The accuracies of the trained classifiers in the data mining experiments, except for the ZeroR classifier, were all slightly below 70%. An explanation for this result is found in how the case base was built: every match was simulated only once, and it is plausible that some outcomes of these simulations were against the odds. As a result, the classifiers were potentially trained with non-representative data, suppressing the accuracy scores.
Predictions
After the counters were determined by all three fuzzy logic classifiers, predictions were done in various ways. A baseline prediction was done based on how many of all possible configurations would win against the randomly selected enemy strategy. The Max win and V-score fuzzy logic algorithms based their win-chances on the weakest gene in the counter. The Min lose algorithm based its chances on the gene with the highest chance of losing. After selecting a counter, the generated strategies were run through the J48 decision tree that was generated during the data mining experiments, which also returned a prediction.
5.2
Limitations
Designing and conduction this thesis research, some choices have been made. This led to some limitations in this research that should be mentioned. This section will list these limitations.
5.2.1
Case base
The case base (i.e. dataset) for this research has been built by running sim-ulations with the Casanova platform. This platform wrote log-files, which were then post-processed into a case base. Two important choices were made in building this case base.

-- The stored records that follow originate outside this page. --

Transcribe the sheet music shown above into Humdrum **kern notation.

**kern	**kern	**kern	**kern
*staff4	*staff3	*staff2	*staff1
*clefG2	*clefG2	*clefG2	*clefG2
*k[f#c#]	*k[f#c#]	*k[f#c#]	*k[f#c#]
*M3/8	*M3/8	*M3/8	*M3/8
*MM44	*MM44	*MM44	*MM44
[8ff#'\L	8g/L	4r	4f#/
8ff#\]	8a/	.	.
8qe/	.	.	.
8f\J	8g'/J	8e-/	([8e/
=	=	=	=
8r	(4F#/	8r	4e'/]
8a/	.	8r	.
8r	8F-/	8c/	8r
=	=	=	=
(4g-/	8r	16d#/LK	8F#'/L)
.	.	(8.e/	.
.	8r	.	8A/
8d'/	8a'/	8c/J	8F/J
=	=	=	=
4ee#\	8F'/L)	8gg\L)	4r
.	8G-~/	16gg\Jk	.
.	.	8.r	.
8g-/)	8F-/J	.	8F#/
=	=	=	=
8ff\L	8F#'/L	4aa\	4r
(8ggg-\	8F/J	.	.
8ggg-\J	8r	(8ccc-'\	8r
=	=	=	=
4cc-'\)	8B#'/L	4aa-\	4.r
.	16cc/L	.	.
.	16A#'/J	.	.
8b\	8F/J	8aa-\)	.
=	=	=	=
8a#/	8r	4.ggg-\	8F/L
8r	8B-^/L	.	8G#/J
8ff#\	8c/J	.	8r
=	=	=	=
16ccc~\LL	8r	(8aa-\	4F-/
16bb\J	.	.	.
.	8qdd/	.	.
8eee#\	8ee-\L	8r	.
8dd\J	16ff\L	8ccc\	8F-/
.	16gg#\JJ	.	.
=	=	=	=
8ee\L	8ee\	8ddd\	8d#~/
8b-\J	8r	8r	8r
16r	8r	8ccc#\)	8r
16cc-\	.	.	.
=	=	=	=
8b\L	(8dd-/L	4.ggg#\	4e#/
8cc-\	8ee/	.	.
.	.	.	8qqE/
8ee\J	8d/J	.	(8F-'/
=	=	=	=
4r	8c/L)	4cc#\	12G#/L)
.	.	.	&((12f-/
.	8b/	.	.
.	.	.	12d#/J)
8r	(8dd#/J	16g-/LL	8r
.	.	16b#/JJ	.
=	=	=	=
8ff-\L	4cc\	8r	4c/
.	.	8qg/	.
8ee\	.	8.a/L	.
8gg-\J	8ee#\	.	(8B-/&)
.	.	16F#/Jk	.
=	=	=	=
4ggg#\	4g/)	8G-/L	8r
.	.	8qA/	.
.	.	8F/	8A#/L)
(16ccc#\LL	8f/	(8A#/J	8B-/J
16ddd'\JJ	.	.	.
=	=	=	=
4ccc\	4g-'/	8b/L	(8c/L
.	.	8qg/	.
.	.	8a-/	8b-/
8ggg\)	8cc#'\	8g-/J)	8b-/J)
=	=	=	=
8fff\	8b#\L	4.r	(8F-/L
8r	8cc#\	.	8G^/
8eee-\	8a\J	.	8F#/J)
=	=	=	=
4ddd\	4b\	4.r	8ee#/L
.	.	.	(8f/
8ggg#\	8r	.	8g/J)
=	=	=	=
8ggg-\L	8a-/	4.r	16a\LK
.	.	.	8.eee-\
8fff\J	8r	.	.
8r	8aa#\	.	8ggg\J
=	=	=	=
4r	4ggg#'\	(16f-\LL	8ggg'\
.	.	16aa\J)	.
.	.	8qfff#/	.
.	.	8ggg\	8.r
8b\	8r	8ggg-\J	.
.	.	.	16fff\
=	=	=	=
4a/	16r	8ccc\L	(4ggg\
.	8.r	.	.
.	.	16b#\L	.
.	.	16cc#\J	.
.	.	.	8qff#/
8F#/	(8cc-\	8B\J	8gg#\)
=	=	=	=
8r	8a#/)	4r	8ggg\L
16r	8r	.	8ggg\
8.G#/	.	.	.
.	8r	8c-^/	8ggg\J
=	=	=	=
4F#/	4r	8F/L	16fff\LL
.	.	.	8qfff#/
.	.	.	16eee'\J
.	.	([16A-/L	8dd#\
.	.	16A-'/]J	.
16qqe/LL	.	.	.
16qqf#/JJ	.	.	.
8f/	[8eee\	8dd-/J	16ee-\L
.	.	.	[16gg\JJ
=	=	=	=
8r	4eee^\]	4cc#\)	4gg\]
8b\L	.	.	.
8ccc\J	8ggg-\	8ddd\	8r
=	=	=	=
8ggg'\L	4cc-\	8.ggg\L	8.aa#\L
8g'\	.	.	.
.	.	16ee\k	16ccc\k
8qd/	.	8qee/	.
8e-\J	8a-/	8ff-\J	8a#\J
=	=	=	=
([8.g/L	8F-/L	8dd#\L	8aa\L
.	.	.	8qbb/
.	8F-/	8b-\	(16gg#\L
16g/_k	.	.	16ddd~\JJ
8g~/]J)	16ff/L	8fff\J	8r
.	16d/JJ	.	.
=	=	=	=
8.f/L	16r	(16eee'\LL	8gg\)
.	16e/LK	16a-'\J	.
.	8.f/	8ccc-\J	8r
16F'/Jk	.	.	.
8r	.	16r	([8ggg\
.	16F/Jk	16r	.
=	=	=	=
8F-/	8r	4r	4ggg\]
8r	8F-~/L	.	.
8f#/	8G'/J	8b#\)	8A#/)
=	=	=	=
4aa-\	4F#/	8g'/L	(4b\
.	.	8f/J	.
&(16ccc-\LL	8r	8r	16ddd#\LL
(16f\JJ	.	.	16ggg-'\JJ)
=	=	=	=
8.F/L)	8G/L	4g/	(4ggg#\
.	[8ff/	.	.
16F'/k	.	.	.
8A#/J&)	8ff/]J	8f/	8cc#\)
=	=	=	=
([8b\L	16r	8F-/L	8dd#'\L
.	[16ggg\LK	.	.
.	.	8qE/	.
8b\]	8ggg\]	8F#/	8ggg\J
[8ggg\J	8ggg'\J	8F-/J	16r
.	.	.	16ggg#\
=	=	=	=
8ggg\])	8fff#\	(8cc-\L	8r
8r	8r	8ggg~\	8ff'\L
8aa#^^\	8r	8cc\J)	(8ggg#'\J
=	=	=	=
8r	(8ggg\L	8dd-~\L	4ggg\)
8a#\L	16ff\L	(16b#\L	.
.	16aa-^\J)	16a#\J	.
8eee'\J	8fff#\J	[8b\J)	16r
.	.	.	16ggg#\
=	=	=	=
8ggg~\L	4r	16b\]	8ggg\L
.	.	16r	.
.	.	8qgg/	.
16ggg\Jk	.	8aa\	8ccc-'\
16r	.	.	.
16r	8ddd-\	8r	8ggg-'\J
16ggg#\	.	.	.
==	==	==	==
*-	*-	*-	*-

Firstly, possible simulations were run only once. It could very well be that a dominant strategy had coincidentally lost against a weak strategy, which causes noise in the case base. Secondly, the action ‘tendencies’ (e.g. ‘build power plant’ or ‘build fighter’) were incrementally ranked. This means that for 5 actions, 5 different settings were maintained to determine a strategy. Therefore, combinations like 22555, 13344 or even 22222 (although in the case of tendencies, there is no difference between 11111 and 55555) were not simulated.
Probability-based fuzzy logic algorithms and data mining classifiers pro-cessed this case base. They still work with noisy or incomplete data, but their outputs (respectively case base-tables and models), are based on this data and should therefore be interpreted considering this matter. Fuzzy logic proved to be suitable handling this noisy data, as the algorithms were capable of considering the effect of each setting for each strategy gene.
5.2.2
The game
Some decisions have been made while designing the game to run the simulations on. A major difference in normal RTS games, is that normally, a player cannot see what his adversary is building (unless a player would send a scout unit). This effect is called ‘fog of war’; a ‘fog’ that conceals everything in the game world, except for what the units that are owned by the player can see. Fog of war has not been implemented in the game, and while recommending counters, the enemy’s strategy was known beforehand. However, as was pointed out in Section 2.1, deriving the strategy of an opponent is a task that has been successfully performed before.